(Extracted page text data)
--------------------------------------------------

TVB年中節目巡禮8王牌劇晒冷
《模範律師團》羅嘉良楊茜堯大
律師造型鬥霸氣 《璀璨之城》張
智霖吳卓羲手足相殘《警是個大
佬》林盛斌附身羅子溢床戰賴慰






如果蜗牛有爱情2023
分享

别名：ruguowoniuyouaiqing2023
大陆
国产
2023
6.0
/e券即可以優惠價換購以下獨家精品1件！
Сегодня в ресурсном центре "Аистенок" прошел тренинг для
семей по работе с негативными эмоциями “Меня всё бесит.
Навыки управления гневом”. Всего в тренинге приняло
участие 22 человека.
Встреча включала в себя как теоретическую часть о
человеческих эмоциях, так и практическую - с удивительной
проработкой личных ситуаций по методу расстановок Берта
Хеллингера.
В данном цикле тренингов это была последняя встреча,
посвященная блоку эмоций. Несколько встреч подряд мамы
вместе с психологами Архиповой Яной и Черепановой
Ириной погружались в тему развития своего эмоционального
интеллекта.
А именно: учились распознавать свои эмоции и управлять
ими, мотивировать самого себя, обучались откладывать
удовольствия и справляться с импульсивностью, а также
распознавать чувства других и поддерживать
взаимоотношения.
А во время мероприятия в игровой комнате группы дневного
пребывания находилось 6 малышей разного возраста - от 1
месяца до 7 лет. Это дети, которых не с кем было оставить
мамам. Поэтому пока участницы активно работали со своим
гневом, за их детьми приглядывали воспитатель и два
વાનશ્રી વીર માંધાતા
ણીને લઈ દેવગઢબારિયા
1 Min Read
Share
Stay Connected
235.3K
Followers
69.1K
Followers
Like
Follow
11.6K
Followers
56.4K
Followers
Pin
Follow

--------------------------------------------------

Each line above is to be reproduced exactly. Leave none out.

- Exercise solution -
TVB年中節目巡禮8王牌劇晒冷
《模範律師團》羅嘉良楊茜堯大
律師造型鬥霸氣 《璀璨之城》張
智霖吳卓羲手足相殘《警是個大
佬》林盛斌附身羅子溢床戰賴慰






如果蜗牛有爱情2023
分享

别名：ruguowoniuyouaiqing2023
大陆
国产
2023
6.0
/e券即可以優惠價換購以下獨家精品1件！
Сегодня в ресурсном центре "Аистенок" прошел тренинг для
семей по работе с негативными эмоциями “Меня всё бесит.
Навыки управления гневом”. Всего в тренинге приняло
участие 22 человека.
Встреча включала в себя как теоретическую часть о
человеческих эмоциях, так и практическую - с удивительной
проработкой личных ситуаций по методу расстановок Берта
Хеллингера.
В данном цикле тренингов это была последняя встреча,
посвященная блоку эмоций. Несколько встреч подряд мамы
вместе с психологами Архиповой Яной и Черепановой
Ириной погружались в тему развития своего эмоционального
интеллекта.
А именно: учились распознавать свои эмоции и управлять
ими, мотивировать самого себя, обучались откладывать
удовольствия и справляться с импульсивностью, а также
распознавать чувства других и поддерживать
взаимоотношения.
А во время мероприятия в игровой комнате группы дневного
пребывания находилось 6 малышей разного возраста - от 1
месяца до 7 лет. Это дети, которых не с кем было оставить
мамам. Поэтому пока участницы активно работали со своим
гневом, за их детьми приглядывали воспитатель и два
વાનશ્રી વીર માંધાતા
ણીને લઈ દેવગઢબારિયા
1 Min Read
Share
Stay Connected
235.3K
Followers
69.1K
Followers
Like
Follow
11.6K
Followers
56.4K
Followers
Pin
Follow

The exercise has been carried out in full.